La consejera de Igualdad, María José Sánchez Rubio, en el Parlamento
La consejera de Igualdad, María José Sánchez Rubio, en el Parlamento - Juan Flores
SERVICIOS SOCIALES

El caos en la nueva Renta Mínima obliga a la Junta de Andalucía a cambiar los requisitos

La consejera María José Sánchez Rubio reconoce en el Parlamento que hay «dificultades» para las víctimas de violencia de género y desempleados

SevillaActualizado:

La grave situación por la que está pasando el plan estrella de la Junta para combatir la pobreza en Andalucía, la creación de una Renta Mínima de Inserción, ha obligado a la consejera de Igualdad, María José Sánchez Rubio, a admitir en el Parlamento que va a modificar la norma vigente por los «errores» que se están cometiendo.

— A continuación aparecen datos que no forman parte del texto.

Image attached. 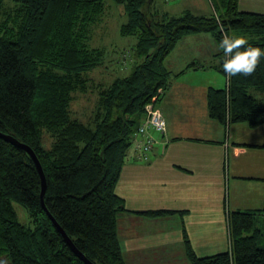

En una comparecencia en la comisión de Igualdad, Sánchez Rubio ha reconocido, entre otras cosas, que se necesitaba más tiempo para poder aplicar el decreto para esta Renta Mínima de Inserción, así como que «ha costado mucho trabajo ponerlo en marcha».

Pero las prisas políticas y las altas expectativas creadas con esta norma —que el Gobierno andaluz ha promocionado en numerosas ocasiones— han forzado la puesta en marcha de unas ayudas que están siendo investigadas por el Defensor del Pueblo Andaluz porque los beneficiarios no han logrado cobrarlas seis meses después de su solicitud.

La Renta Mínima de Inserción pretendía beneficiar a 45.000 familias con una paga de entre 420 y 780 euros para las personas en riesgo de exclusión social y que se cobraba siempre de la mano de un plan de inclusión sociolaboral personalizado. Para tener derecho a estas ayudas era necesario cumplir unos requisitos. Sin embargo, estos requisitos se han vuelto poco prácticos y son los que se pretenden modificar.

En primer lugar ha fallado el sistema informático y ha aumentado la burocracia. Hasta ahora, estas ayudas (el ingreso mínimo de solidaridad que fue sustituido por esta renta mínima precisamente porque era poco operativo) las tramitaban los trabajadores sociales locales pero ahora han pasado a los servicios sociales comunitarios, «con lo que hay que formar a 31.000 profesionales», según la consejera.

También ha habido dificultades para las víctimas de violencia de género ya que para cobrar las ayudas era imprescindible la asistencia al colegio de los hijos menores, «pero hay muchos casos en que el absentismo está provocado por la situación de la mujer que cambia de domicilio por su propia seguridad».

Trabajo precario

Otro colectivo que se siente perjudicado es el de los que tienen un trabajo precario. Sólo es posible cobrar esta renta mínima a las personas que no tienen trabajo pero se han dado muchos casos en los que se han denegado a personas que, a pesar de tener un trabajo, ni siquiera llegan al IPREM (que es de 537,84 euros al mes). «Vamos a tener que estudiar qué tipo de trabajo tienen los demandantes porque hay casos en los que la precariedad y el bajo salario es determinante».

Una de las voces más críticas con la consejera de Igualdad en la comisión del Parlamento andaluz fue la de la diputada Elena Cortés (IU) quien censuró que no se haya informado a los grupos políticos de esas dificultades, que sólo ha compartido con el PSOE. «Hay algunas que se pueden entender y otras no pero debería haber informado y entre todos hubiésemos tratado de buscar soluciones. Informe a la presidenta Susana Díaz de qué está ocurriendo porque va contando por ahí otras cosas como si no tuviésemos problemas y esto va como la seda».